Un choix critiquable que cette orientation ? Pas vraiment. Car dans toute sa construction - et ce d’autant plus qu’elle commence à la (re)naissance de Gamera - l’histoire/spectacle conçue par Tazaki et les équipes de la Kadokawa possède - car ils la construisent de toute pièce, s’étant affranchis de l’ancienne Gamera - la cohérence qui manque à la série classique. Ici, l’orientation n’apparaît pas comme un faiblesse ou une tentative désespérée de faire des entrées, mais bien comme une carte d’identité, assumée et défendue. En regardant Gamera grandir de façon accélérée au côté d’enfants, non pas jusqu’à l’âge adulte mais jusqu’à une transition adolescente, le réalisateur lui donne une raison de se rapprocher des enfants, de transformer leur affection en sentiment réciproque. D’ailleurs, Toru n’omet pas de sauver la vie à Gamera alors qu’elle n’est encore qu’une grosse tortue de Floride.

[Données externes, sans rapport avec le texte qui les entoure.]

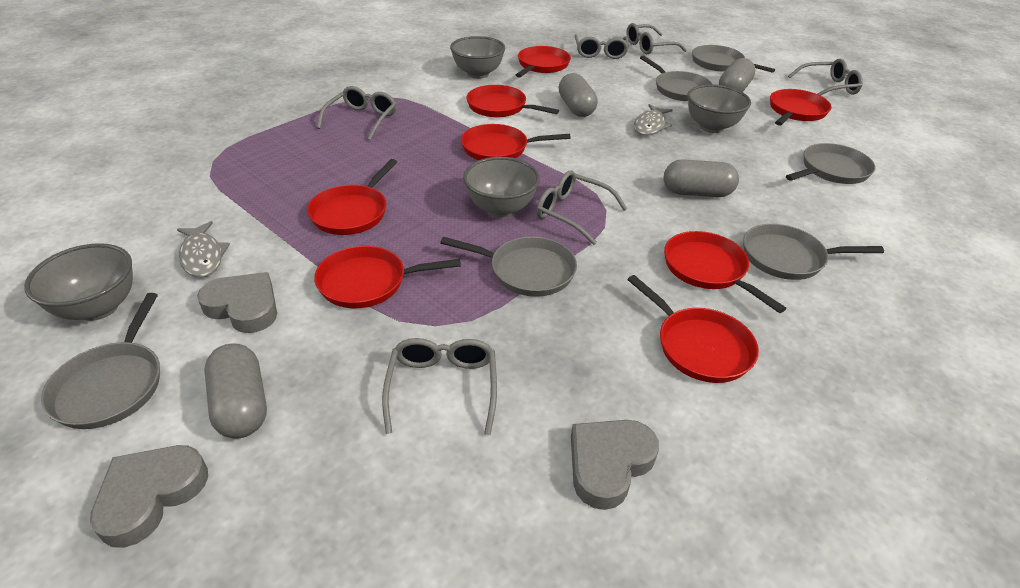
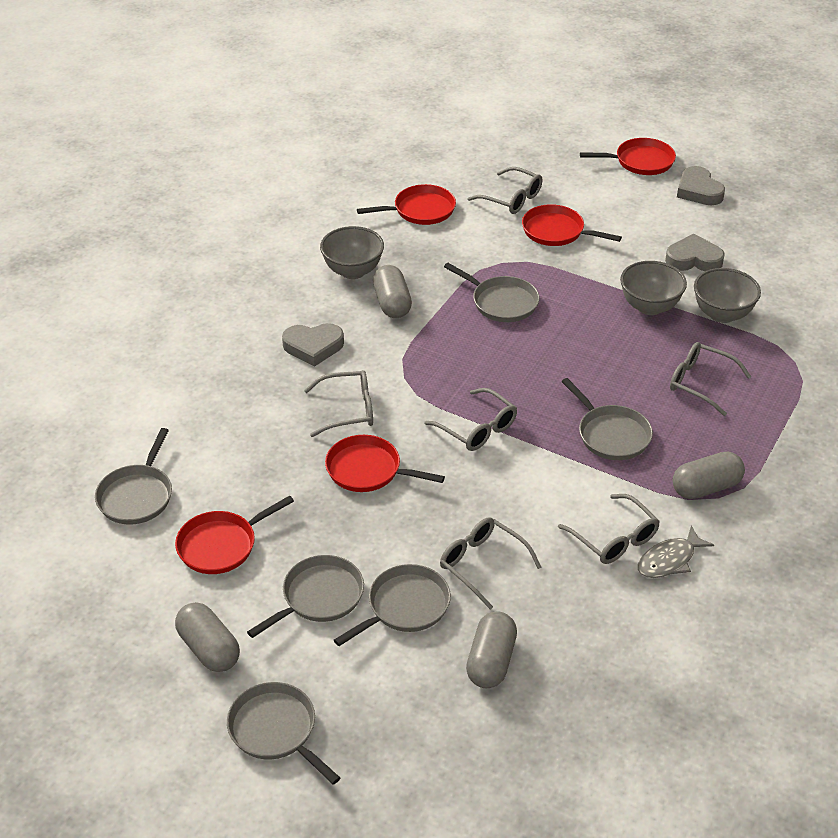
grey bowl: [24,243,133,321] [450,36,505,79] [463,157,540,218] [688,84,751,133] = 4 -> [320,226,384,279] [620,261,687,315] [694,268,761,323] = 3
grey fish: [177,221,230,278] [634,104,673,136] = 2 -> [638,526,714,578] = 1
red pan: [307,159,397,235] [314,246,461,308] [461,124,571,160] [466,85,559,117] [516,46,571,77] [627,275,759,383] [664,231,786,313] [770,89,832,125] = 8 -> [175,495,294,574] [325,435,445,492] [357,184,456,225] [522,204,622,246] [580,138,676,175] = 5

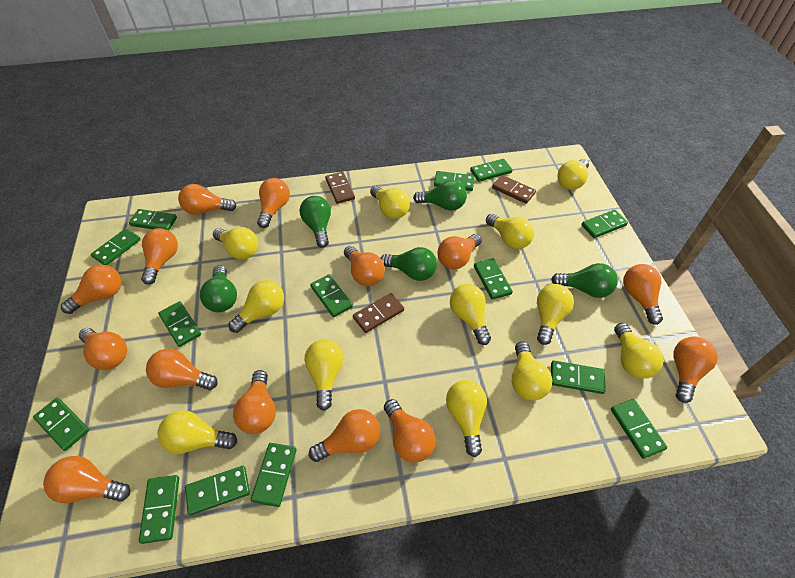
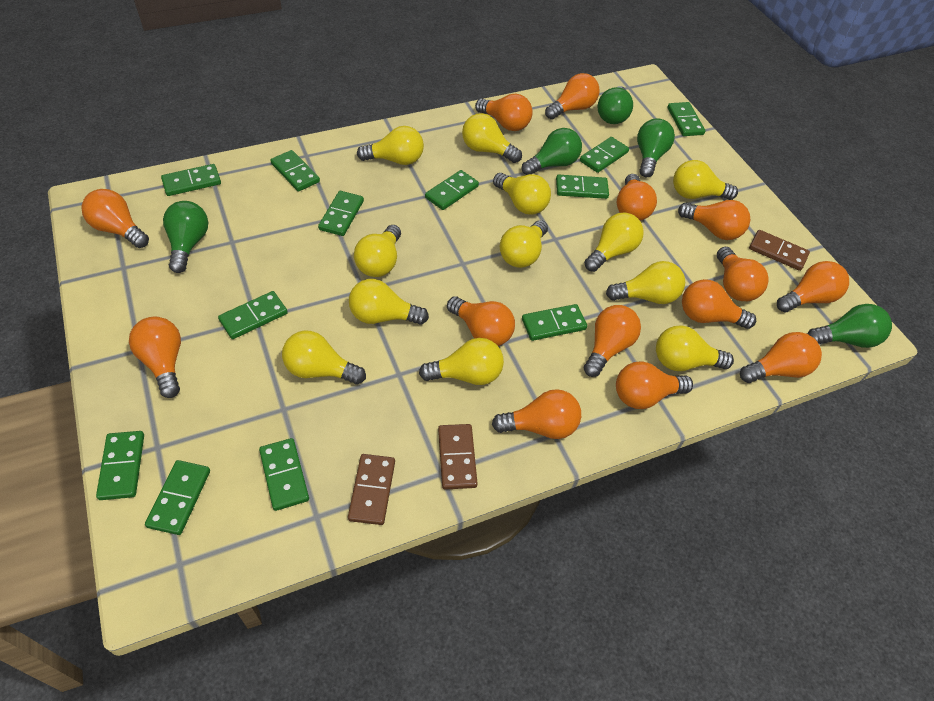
green domino: [33,398,89,451] [91,228,141,265] [129,209,177,231] [139,475,179,544] [158,301,201,347] [185,466,250,515] [251,443,297,507] [310,274,353,317] [434,171,475,191] [470,159,512,182] [474,258,513,300] [551,361,606,394] [581,210,628,238] [611,399,667,459] = 14 -> [96,431,144,500] [145,460,210,535] [161,164,221,196] [218,291,288,339] [259,438,309,511] [270,150,320,192] [318,191,364,236] [425,170,479,210] [522,304,587,341] [556,175,609,199] [580,137,629,173] [667,102,705,136] = 12

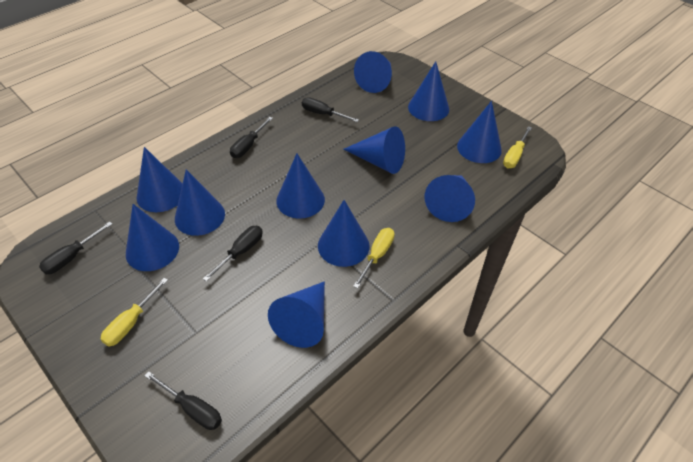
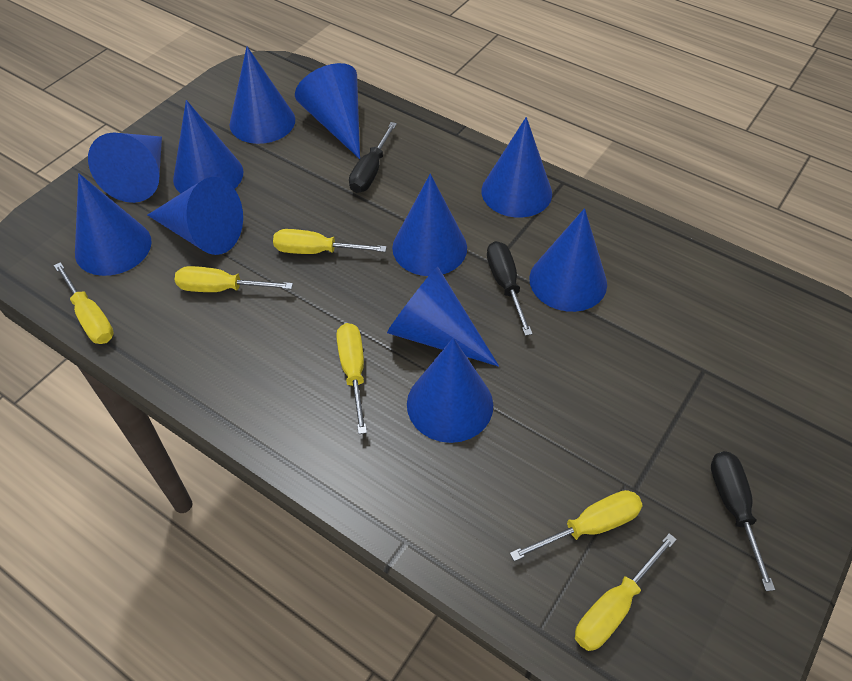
black screwdriver: [39,221,112,274] [145,371,222,430] [203,226,263,282] [230,117,273,158] [302,97,359,122] = 5 -> [349,122,397,193] [487,241,533,336] [711,451,775,591] = 3
yellow screwdriver: [101,278,168,347] [353,228,394,288] [503,126,532,168] = 3 -> [54,262,114,344] [175,266,293,292] [273,229,387,254] [336,323,367,434] [510,490,643,561] [575,533,677,651] = 6

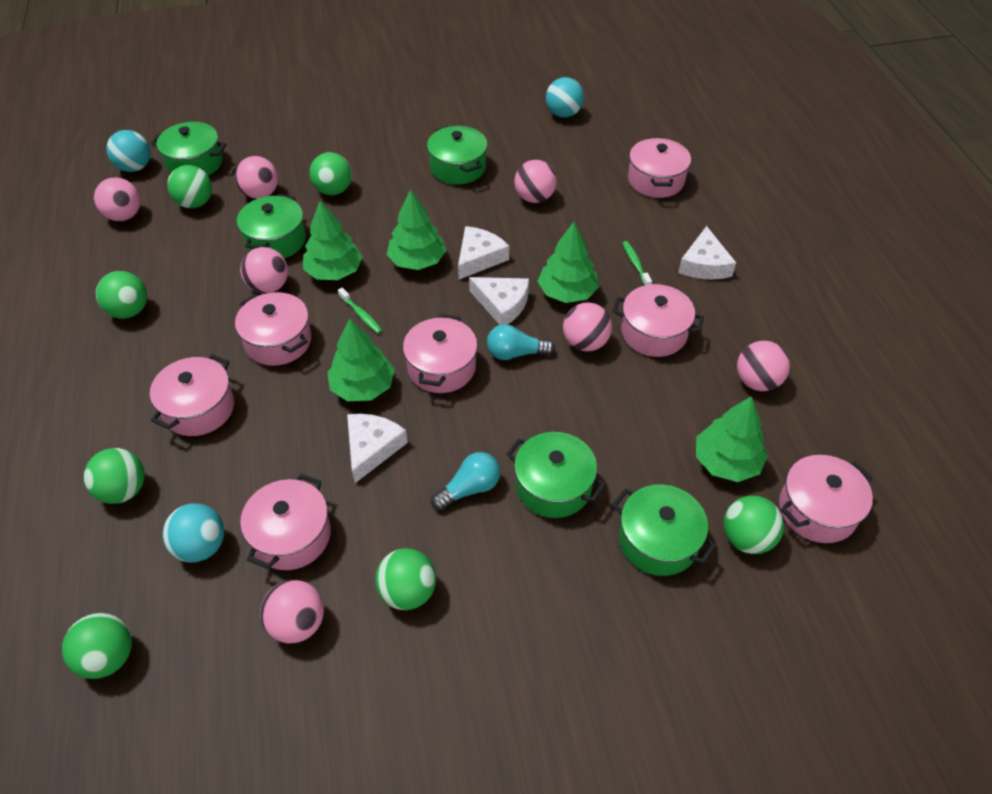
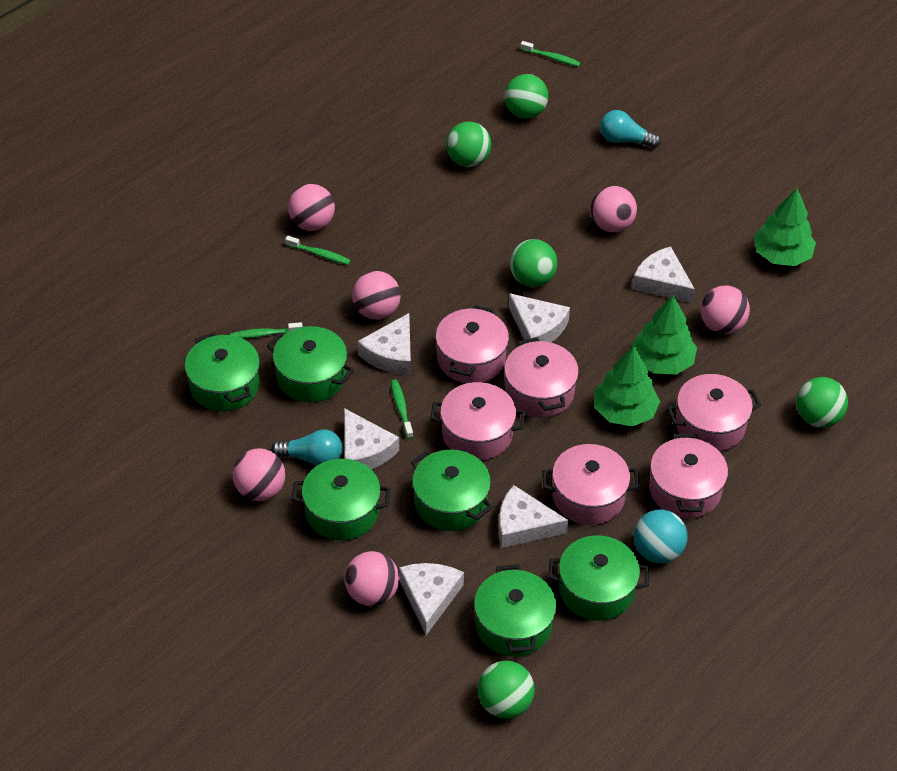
green ball: [62,613,132,679] [84,448,145,504] [96,271,147,318] [167,165,212,208] [309,152,352,195] [375,548,436,610] [723,496,784,554] = 7 -> [446,121,491,167] [477,661,535,719] [504,74,549,119] [510,239,557,287] [796,377,848,428] = 5
green pot: [151,122,227,176] [237,194,306,258] [427,126,488,184] [506,432,606,518] [612,484,716,576] = 5 -> [185,332,260,411] [267,326,354,402] [292,459,391,541] [411,450,493,531] [474,564,557,657] [548,536,649,621] = 6
green toothbrush: [338,288,382,334] [622,241,652,285] = 2 -> [230,322,303,339] [285,236,351,265] [391,380,413,439] [520,41,581,67] = 4
green tree: [303,201,363,280] [327,318,395,401] [387,189,446,270] [537,222,599,303] [696,396,768,482] = 5 -> [594,346,660,427] [631,295,697,375] [753,188,816,266] = 3
pink ball: [94,177,141,221] [235,156,278,199] [240,247,288,294] [260,580,324,644] [514,160,556,203] [563,303,612,351] [737,341,790,391] = 7 -> [232,448,285,501] [288,184,335,231] [345,551,399,606] [352,271,401,320] [590,186,637,232] [701,285,750,334] = 6
pink pot: [150,354,234,436] [235,292,312,366] [240,474,331,570] [403,314,478,393] [613,284,704,357] [628,137,691,198] [779,455,873,543] = 7 -> [430,382,526,460] [435,305,509,383] [504,337,579,418] [542,444,640,525] [649,434,728,518] [667,374,761,451] = 6
turquoise ball: [106,130,150,172] [163,504,224,562] [546,77,584,118] = 3 -> [634,510,688,563] = 1
white cheese: [347,414,408,483] [458,226,509,279] [469,277,529,325] [678,226,736,279] = 4 -> [344,408,399,469] [358,313,411,375] [399,563,464,635] [499,485,568,548] [508,293,570,342] [632,246,695,303] = 6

D’où une certaine volonté de protection en retour. En plus gros.

Le dilemme de la tortue.

Pourtant Toru n’est pas idiot : pas question de délaisser les adeptes de la série, et surtout les spectateurs conquis par Kaneko, qui a ressuscité non seulement Gamera, mais tout un genre de ses mains habiles. Les affrontements sont au rendez vous et tiennent du pugilat, surtout que Gamera s’en prend plein la figure, et que Zedus, créature au comportement presque félin en dépit de sa « réptilinité », est un ennemi aussi bête que brutal et spectaculaire. Les combats possèdent de plus une inertie certaine, car Tazaki gère les silences avec merveille. C’est là que le « dilemme de la tortue » refait surface, incapable d’abandonner la violence lorsqu’elle s’adresse aux enfants, incapable de délaisser les enfants lorsqu’elle s’abandonne à la violence. Mais plutôt que d’avoir l’air accidentel, ce dilemme devient ici identitaire - d’où le « coming out » du titre de cet article - , résumé dans le doute ressenti par Toru quant à la nature de Toto/Gamera, sublimé dans son acceptation finale. Au passage - et c’est pour ça que je pense que Gamera est ici adolescente - Gamera the Brave s’intéresse même à la problématique du suicide, doublé d’une réflexion sur le sacrifice en temps de guerre. Ce n’est pas rien.

Gamera the Brave est un drôle de film c’est certain, peut-être à première vue rien de plus qu’un schéma classique, certes réussi, de kaijû grand public. Mais son appartenance/exclusion à la série Gamera en fait bien autre chose, une œuvre pour tous, hautement divertissante, pertinente à bon nombre de niveaux. Dommage toutefois que Gamera ado, avec ses grands yeux ronds, ait par moments l’air d’une marionnette chaussette... Et si le discours universel du film sur la force de l’enfance vous paraît désuet, c’est que vous omettez que finalement, à côté de la destruction à grande échelle et des hommes vêtus de caoutchouc, le mot clé du kaijû eiga a toujours été la générosité. Une générosité qui se trouve ici incarnée par les enfants qui jouent les marathoniens en relais pour sauver Gamera / Toto (d’où la pertinence des deux titres anglophones du film, puisqu’aussi bien les enfants que Gamera s’avèrent faire preuve d’un immense courage), et qui achève de faire Gamera the Brave une relecture pertinente du mythe de Gamera en forme d’acte de renaissance, qui a le mérite de choisir son camp avec intelligence, sans dénaturer ni le genre, ni l’une de ses créatures phares.

Site officiel : http://www.gamera.jp/. Disponible en DVD au Japon sans sous-titres, Gamera the Brave est par ailleurs disponible pour beaucoup moins cher et dans une copie non seulement superbe mais aussi sous-titrée en anglais, chez Universe à Hong Kong.